MARK BOWLING: The pro-Jakarta militias whose reign of terror forced the exodus into West Timor in the first place are now officially disbanded, their weapons seized. But in the camps they've carried out further acts of violence and intimidation, and there are those among them like Vabonus Ousa, a former commander with the Besih Merah Putih, the feared militia group, who still dream of the day when they will lead these refugees back across the border. But the time is not yet right. "We want to prepare for it," he says, "but as long as there is no order in East Timor, we won't go back."

The Indonesian Government says it will close the border to refugees two months from now. It wants those in the camps to decide their future and move on. But with the deadly militias involved, many are not prepared to return to East Timor. The militias have stepped up a propaganda campaign to scare the refugees. There are stories of human rights atrocities committed by Australian Interfet troops. Meanwhile in the camps, militia men harass aid workers, and shortly after the delivery of food and supplies, they move in to control distribution.
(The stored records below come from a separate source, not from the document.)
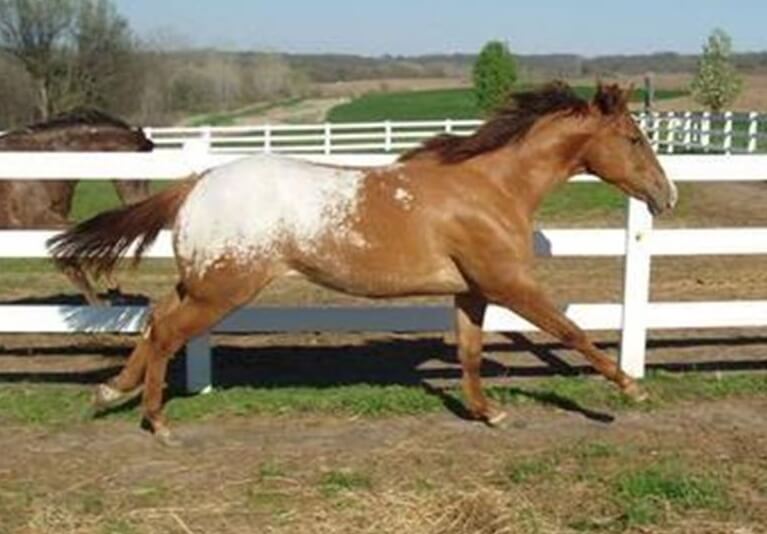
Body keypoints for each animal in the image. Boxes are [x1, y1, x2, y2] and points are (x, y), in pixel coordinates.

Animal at [51, 82, 680, 448]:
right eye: (633, 137)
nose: (666, 195)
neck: (489, 187)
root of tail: (195, 183)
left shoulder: (472, 291)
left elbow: (470, 353)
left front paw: (488, 413)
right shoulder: (509, 283)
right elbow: (572, 331)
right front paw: (632, 390)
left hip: (201, 282)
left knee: (156, 320)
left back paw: (110, 392)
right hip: (222, 290)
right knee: (165, 334)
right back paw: (156, 420)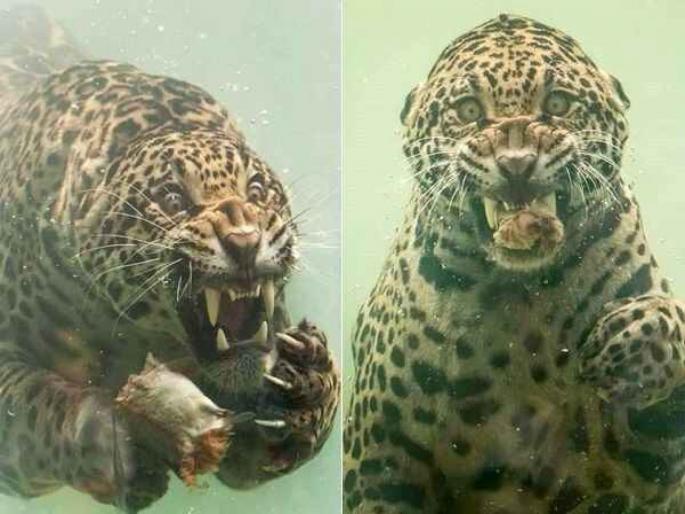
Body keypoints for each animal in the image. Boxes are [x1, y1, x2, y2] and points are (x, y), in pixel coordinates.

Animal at [0, 5, 338, 512]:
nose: (244, 240)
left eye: (256, 190)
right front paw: (112, 443)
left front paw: (308, 387)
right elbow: (38, 408)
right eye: (173, 199)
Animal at [344, 13, 685, 514]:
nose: (517, 163)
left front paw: (633, 340)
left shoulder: (639, 471)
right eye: (468, 110)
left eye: (558, 104)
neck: (521, 298)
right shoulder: (379, 464)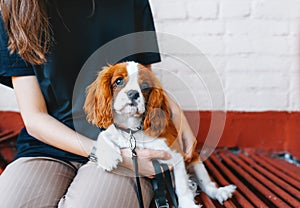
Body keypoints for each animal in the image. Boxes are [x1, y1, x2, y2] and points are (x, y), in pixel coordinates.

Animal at [83, 61, 236, 207]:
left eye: (145, 86)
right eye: (118, 81)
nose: (133, 93)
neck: (134, 129)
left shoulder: (176, 154)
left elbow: (182, 187)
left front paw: (187, 204)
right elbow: (104, 134)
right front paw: (107, 157)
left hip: (195, 160)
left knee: (207, 184)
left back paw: (219, 192)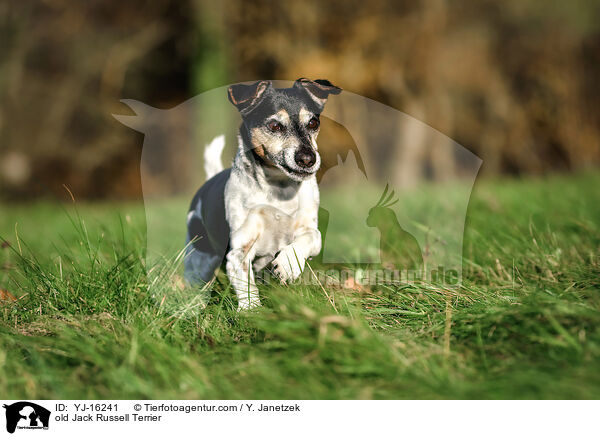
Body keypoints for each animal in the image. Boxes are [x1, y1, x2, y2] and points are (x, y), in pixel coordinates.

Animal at [185, 78, 340, 310]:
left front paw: (288, 264)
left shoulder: (309, 229)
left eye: (313, 123)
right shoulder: (239, 250)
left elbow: (310, 238)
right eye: (275, 125)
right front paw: (252, 310)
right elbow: (246, 285)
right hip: (199, 256)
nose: (308, 159)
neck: (279, 190)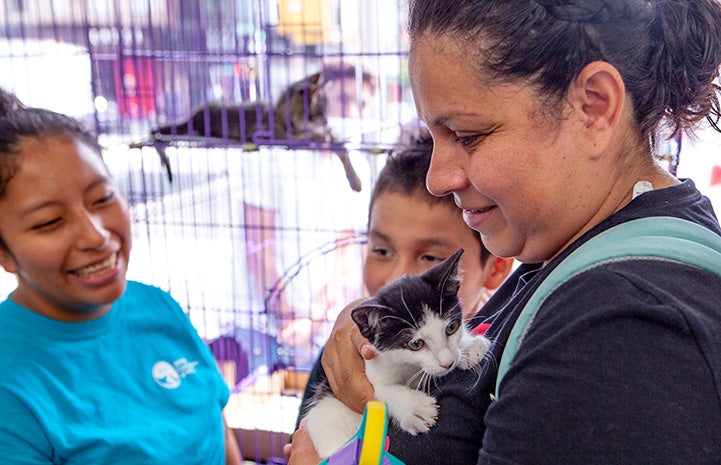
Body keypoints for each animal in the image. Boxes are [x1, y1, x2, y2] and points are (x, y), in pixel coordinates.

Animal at [304, 248, 490, 458]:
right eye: (416, 344)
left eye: (451, 328)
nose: (448, 362)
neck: (410, 366)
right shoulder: (370, 370)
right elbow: (382, 390)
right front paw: (414, 408)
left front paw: (470, 347)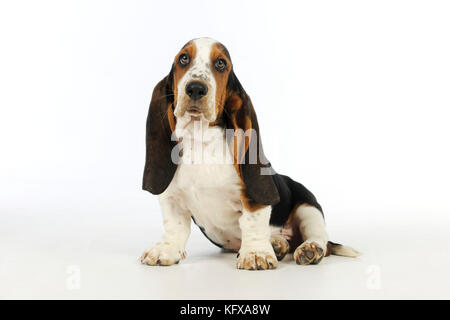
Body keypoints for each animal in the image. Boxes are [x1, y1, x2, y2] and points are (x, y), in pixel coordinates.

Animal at [141, 37, 358, 270]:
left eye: (221, 64)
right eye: (183, 59)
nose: (196, 88)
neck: (201, 141)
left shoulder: (252, 197)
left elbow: (252, 221)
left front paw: (255, 254)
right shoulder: (171, 197)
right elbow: (175, 225)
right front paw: (166, 249)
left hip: (309, 207)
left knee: (321, 240)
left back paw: (309, 249)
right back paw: (278, 244)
International aid workers have been attacked, and according to Craig Sanders from the United Nations High Commissioner for Refugees, conditions are getting more dangerous.

CRAIG SANDERS: Our staff on many occasions have been involved in incidents involving knives, guns, grenades, rocks, physical assault and verbal threats. Our staff have really been out there on the ragged edge of this operation, and they've found themselves on many occasions standing between people who on the one side were threatening them, were telling them to get out of the camps, and on the other side people begging to take them out of these places.

MARK BOWLING: Despite the worsening security situation, international aid workers don't want to leave. They don't want to abandon essential food and health programs, and they're aware that to pull out now could result in a sharp escalation of the crisis.

This is Mark Bowling in Atambua, West Timor, for The World Today.